Doral Moore’s post game is coming along: Like every lanky, athletic big man that comes through the high school ranks, Doral Moore has been an excellent shot blocker and finisher throughout his younger years. But the God-given ability to be seven-feet tall and able to dunk a basketball will only get a player so far if he can’t develop the rest of his game, and on Saturday, Moore showed off some of that development. He’s always had a soft touch on the perimeter, but Moore showed off a nice, right-handed jump hook as the Atlanta XPress advanced to Sunday’s quarterfinals. Given his length and athleticism, if Moore can perfect that shot, it can be unstoppable.

“Mostly my post-up game,” Moore said of what he’s been working the hardest on to develop. “I can shoot, but I have to get down and dirty sometimes. Finish strong.”

Moore is the highest-rated Class of 2015 prospect in Pittsburgh, ranking No. 16 on Rivals. He listed Illinois, Ohio State, Texas, Kentucky, Kansas, Indiana and Louisville.

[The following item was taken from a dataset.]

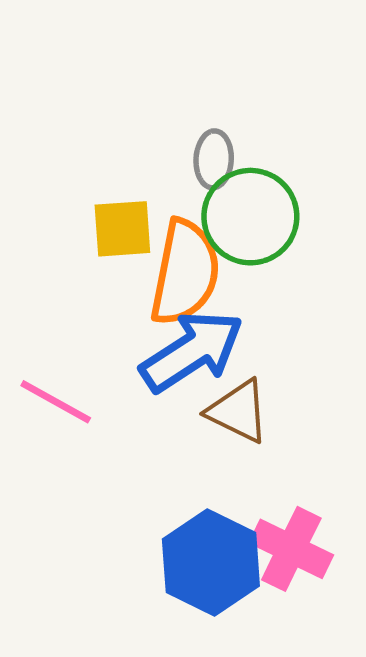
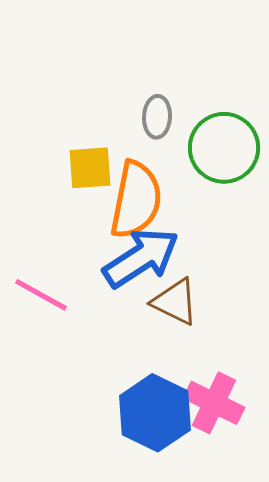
green circle: (250, 217) -> (224, 148), moved

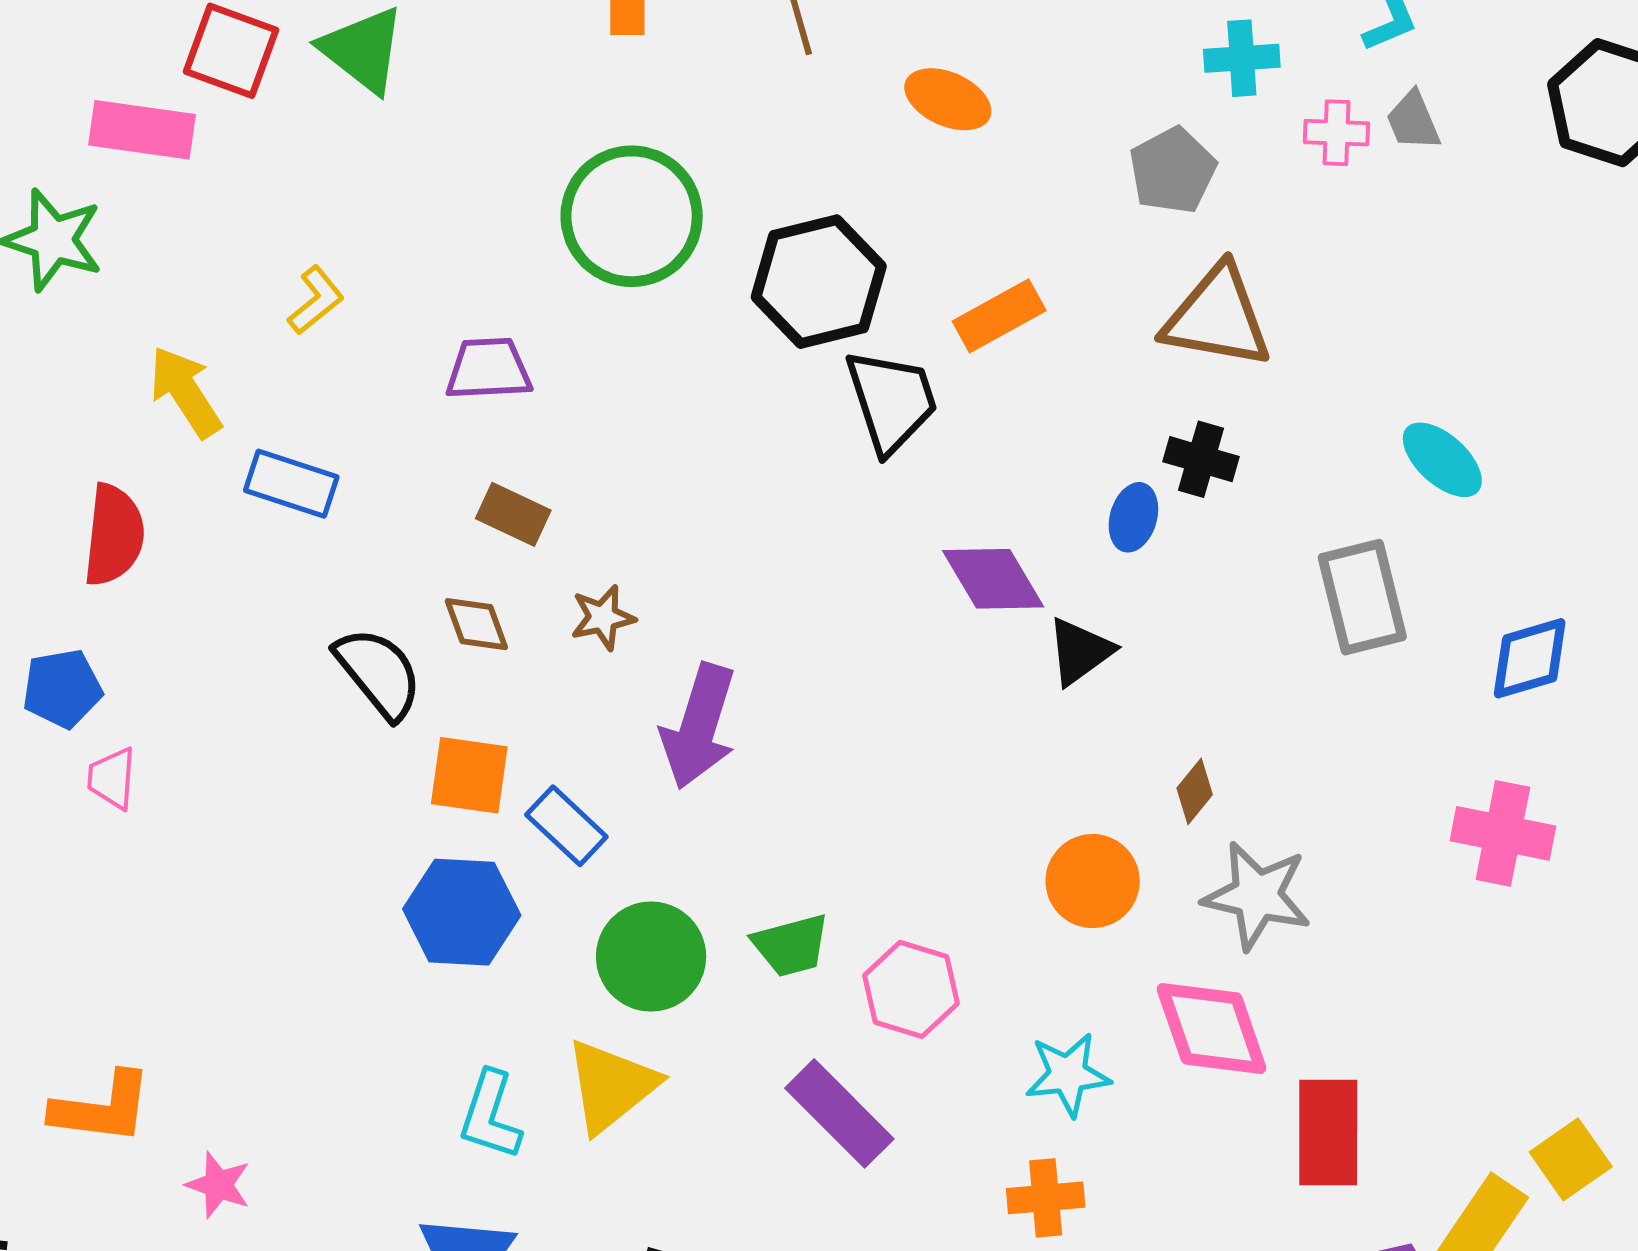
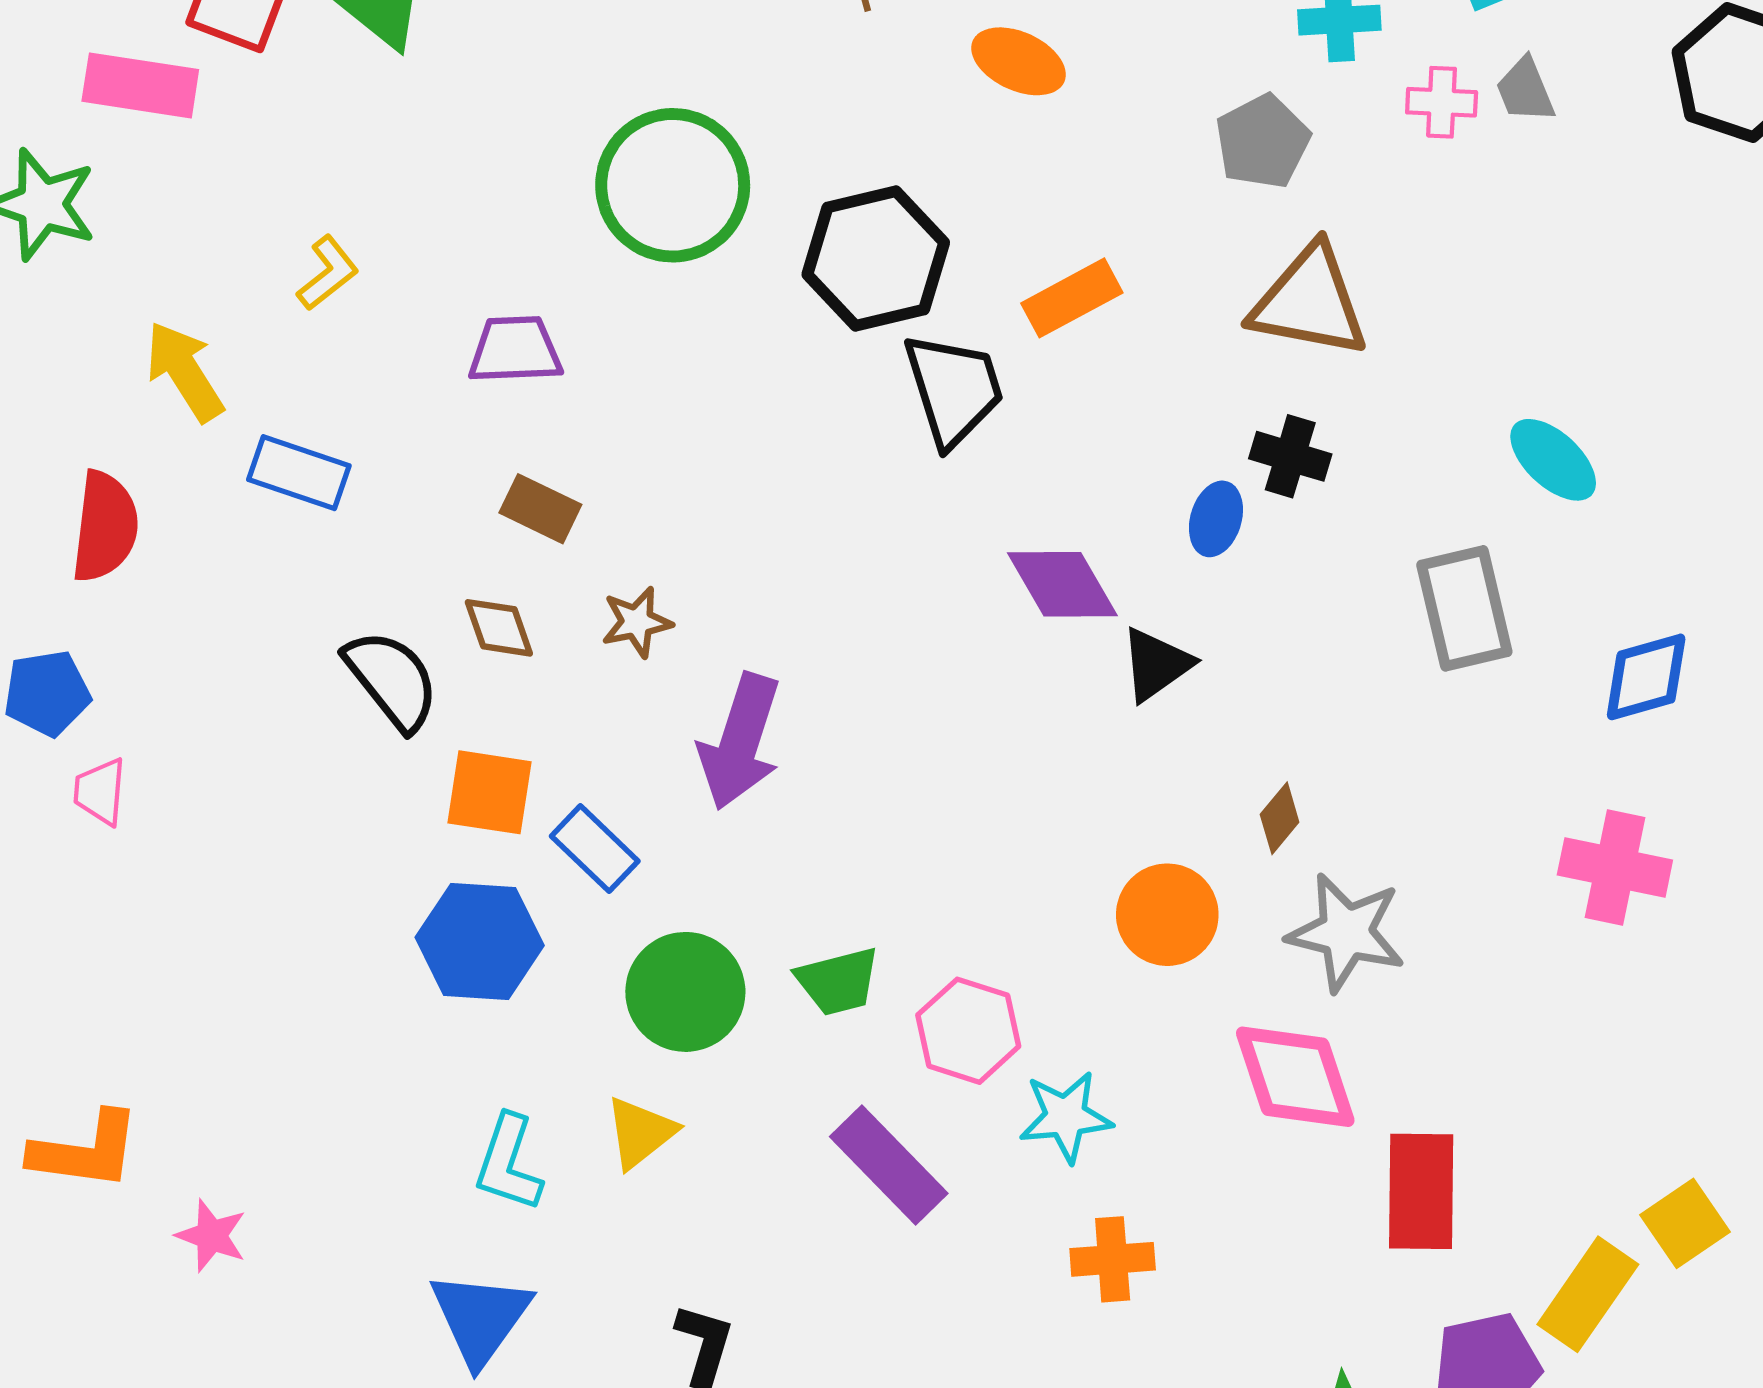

Derrick Jones is still learning how to play: Derrick Jones will never lose a dunk contest.

Ever.

Period.

He’s the freakiest of freak athletes that you are going to come across. I’d give 5-to-1 odds that he’ll give himself a concussion by hitting his head on the rim at least once in his career, and the fact that he’s 6-foot-8 with long arms only makes him that much more impressive.

The issue is that the rest of his game is still developing. His ball-handling, his ability to shoot the ball, developing his slender frame. His ceiling is limitless, but he’s got a way to go before he reaches that ceiling. Until then, just don’t try to jump with him.